**原文**
§

楽しくなければ「データ活用文化」は根付かない——フェリシモ、JFR、データ総研に聞く、データイノベーションの起こし方


 2022年9月29日、AnityA・Darsana主催のイベント「生きたデータ活用に欠かせない『組織文化とマインド』を醸成する方法とは フェリシモの山下氏に聞く」が開催された。


 本イベントの前半では、フェリシモの山下氏から同社のデータ活用とそのための組織改革や企業カルチャー醸成の取り組みについての紹介が行われたほか、データ総研の伊藤氏からはコンサルタントとして数多くの企業のデータ活用を支援してきた中で培われた「データ活用に必要な組織文化」についての紹介が、そしてJ.フロントリテイリング(JFR)の野村氏からは同社で始まったばかりのデジタル変革の取り組みについて、主に組織やマインドセットの切り口から紹介が行われた。


 前半の講演の内容は、別途「データ組織立ち上げに欠かせない『活用のための文化醸成』、どうすればうまくいくのか——フェリシモ、JFR、データ総研に聞く」で紹介しているのでぜひ参照されたい。


 後半では、3社の講演を受けて、それぞれの講演者にAnityAの中野仁氏も加えた4人によるパネルディスカッションが行われた。本稿ではその模様をダイジェストでお届けする。


登壇者

・フェリシモ ビジネスプラットフォーム本部 IT推進部 部長 山下直也氏
・J.フロントリテイリング グループデジタル統括部 チーフ・デジタル・デザイナー 野村泰一氏
・データ総研 エグゼクティブシニアコンサルタント 伊藤洋一氏
・AnityA(アニティア) 代表取締役 中野仁氏


左からデータ総研の伊藤氏、フェリシモの山下氏、J.フロントリテイリングの野村氏、AnityA(アニティア)の中野氏

イノベーションの火を最初に灯すきっかけは?


AnityA 中野仁氏: お三方の話をうかがって、最も印象に残ったのがやはり「組織文化づくり」の重要性です。この文化を抜きにしてデータ活用の検討を始めても、どうやってデータを活用するか、どんな技術やツールを使うかという“How”(方法論)の話に終始してしまいがちですよね。


AnityA代表取締役の中野仁氏


データ総研 伊藤洋一氏: そうですね。この文化を醸成するための第一歩は、先ほど講演でも話しましたが「楽しいかどうか」に尽きると思います。やっている自分自身が楽しいと感じて、「自分ごと」として積極的に関われるかどうかが重要ですね。

§

**確認用データ**

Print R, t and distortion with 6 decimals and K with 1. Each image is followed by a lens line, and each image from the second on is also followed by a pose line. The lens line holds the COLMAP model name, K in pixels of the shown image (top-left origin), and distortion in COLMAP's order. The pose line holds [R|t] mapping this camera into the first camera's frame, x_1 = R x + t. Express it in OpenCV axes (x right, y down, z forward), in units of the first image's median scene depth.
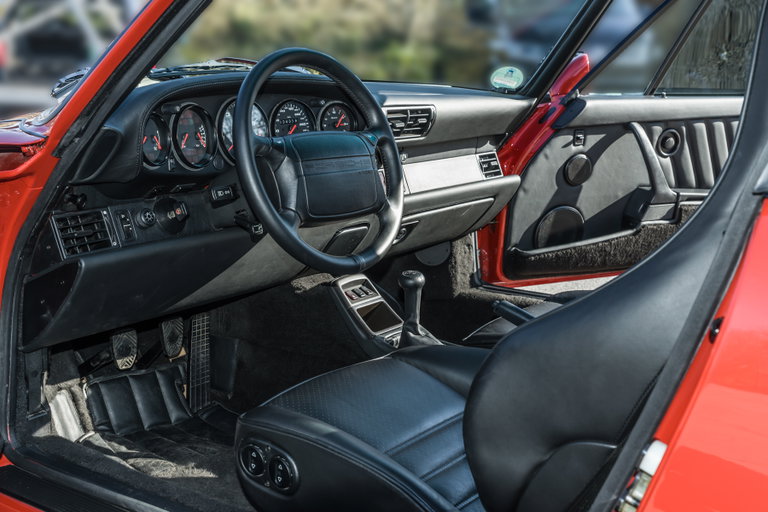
lens RADIAL K [[1003.6, 0, 384.0], [0, 1003.6, 256.0], [0, 0, 1]] dist [0.015982, 0.027614]
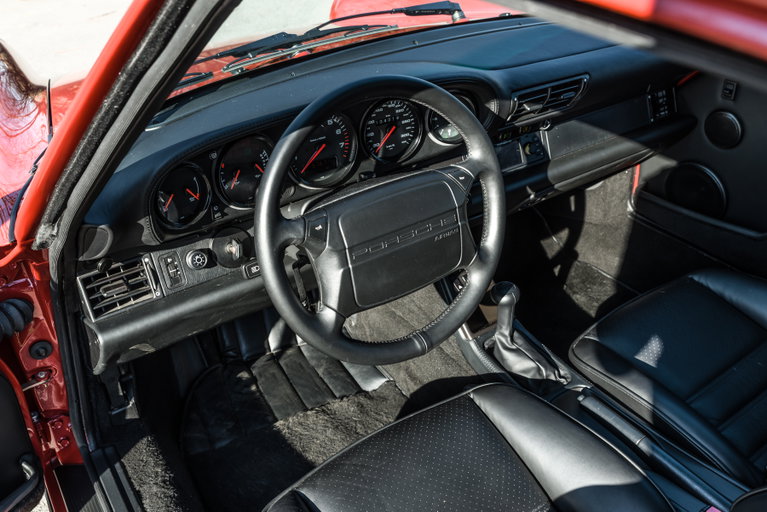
lens RADIAL K [[656.0, 0, 403.3], [0, 656.0, 255.5], [0, 0, 1]] dist [0.061453, 0.000343]
pose [[0.952868, 0.167579, -0.252902, 0.089472], [-0.052942, 0.912659, 0.405280, -0.294782], [0.298729, -0.372789, 0.878515, 0.543430]]
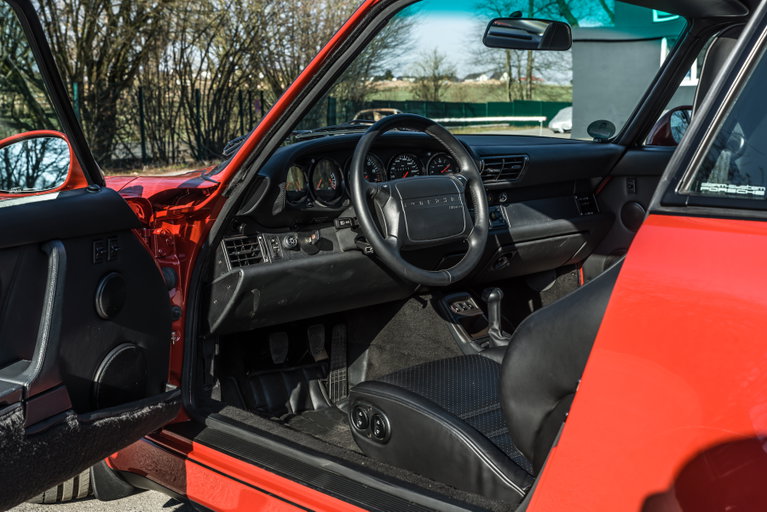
lens RADIAL K [[1037.3, 0, 383.5], [0, 1037.3, 256.0], [0, 0, 1]] dist [0.015368, 0.006870]
pose [[0.983581, 0.003047, -0.180442, 0.138989], [-0.011654, 0.998843, -0.046658, 0.044704], [0.180091, 0.047995, 0.982478, -0.345965]]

§

**作業指示**
上の原文から、「本イベントの前半では、フェリ」という語句を含む箇所で始め、「の切り口から紹介が行われた。」の後で終わる部分を、一字も変えずに書き写してください。

**解答**
本イベントの前半では、フェリシモの山下氏から同社のデータ活用とそのための組織改革や企業カルチャー醸成の取り組みについての紹介が行われたほか、データ総研の伊藤氏からはコンサルタントとして数多くの企業のデータ活用を支援してきた中で培われた「データ活用に必要な組織文化」についての紹介が、そしてJ.フロントリテイリング(JFR)の野村氏からは同社で始まったばかりのデジタル変革の取り組みについて、主に組織やマインドセットの切り口から紹介が行われた。